By order of Apollo, appearing to him in a dream, Phryxus had at one time brought the Golden Fleece from the temple in Delphi to Colchis. There King Aietes, Medea’s father, slew and robbed him. Years later Pelias, king of the Greek city of Iolkos, sent his nephew Jason to Colchis with the mission to bring the fleece back to Greece. Medea fell in love with the stranger and helped him to take possession of the coveted object. For Jason she broke with her father and her home country, and allowed the suicide of her brother Absyrtus to happen. Medea accompanied Jason to Iolkos, where, shortly after their arrival, King Pelias died under mysterious circumstances. Jason was feared because of his foreign companion, Medea because of her magic. Accused of having murdered King Pelias, the couple and their children reached the Greek city of Corinth after a long odyssey. Many years earlier, Jason had spent a happy youth at the court of Creon and his daughter Creusa. Here the fugitive couple now hopes to receive protection for themselves and their
two children …
Under cover of darkness, Medea buries a chest of mysterious objects: mementoes from Colchis, magic objects, including the Golden Fleece. But the past forces itself onto Jason’s and Medea’s present in the form of a fight about Pelias’ unresolved death and Medea being a foreigner in Corinth – and in the form of Creusa, Jason’s girlfriend from the days of his youth. She seeks out Jason’s company, lures the children and hurts Medea deeply. A messenger, sent by the court of the Greek city-state of Delphi, announces the verdict on Jason and Medea, the alleged murderers of King Pelias: exile from Greece or death. In this game of shelter, power, and love, Creon decides to take in the children and the Greek Jason – as husband to his daughter Creusa – at the court. Regardless of Medea’s submissive gestures and assertions of her innocence, and despite her break with her origins and her desperate threats, Creon exiles Medea from Corinth.

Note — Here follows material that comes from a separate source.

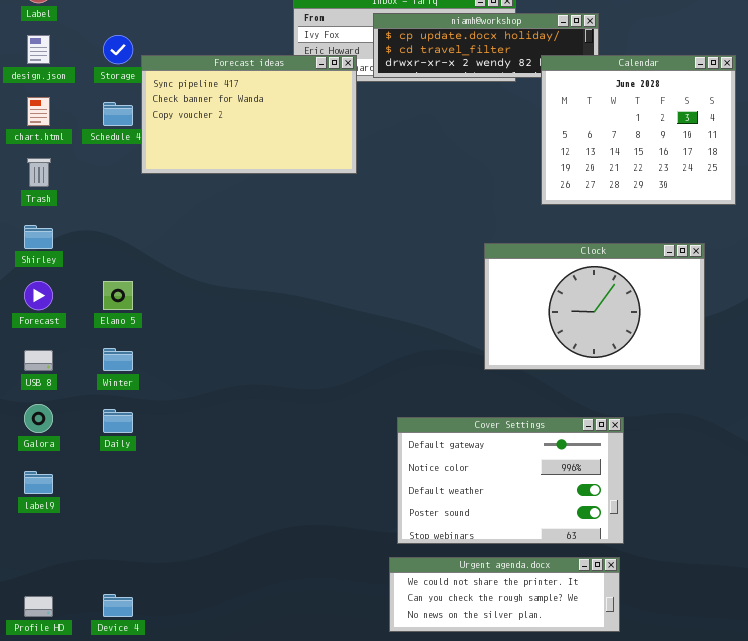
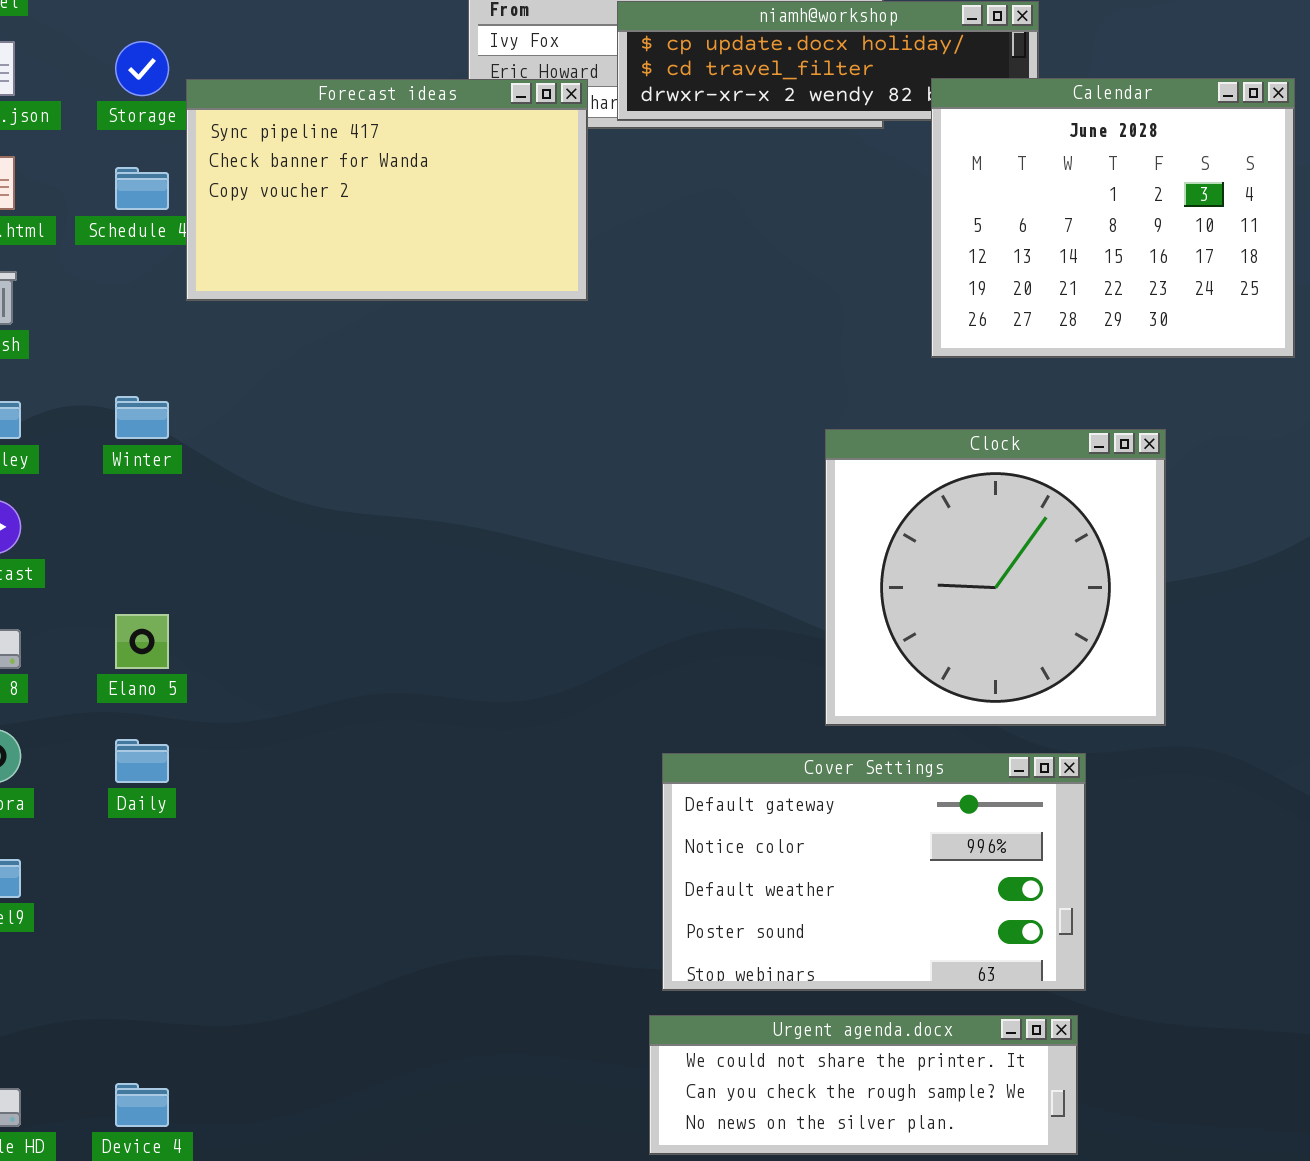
Clock: [484,243,705,370] -> [825,429,1166,726], resized
Elano 5: [103,281,133,310] -> [115,614,169,669], moved
Winter: [103,348,133,371] -> [115,396,169,439], moved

Creon, accompanied by Jason, demands that Medea hand over the fleece. Instead she gives him other presents for Jason’s marriage to Creusa. Filled of dark premonitions Gora delivers these gifts. At dusk Medea kills the two children. Creusa dies in a flaming dress, a present from Medea. In the face of disaster, Jason mourns his fate. Medea decides to return the fleece to Delphi, where the priests of the sanctuary can judge her. Jason, all of his dreams having come to an end, leaves her to the night.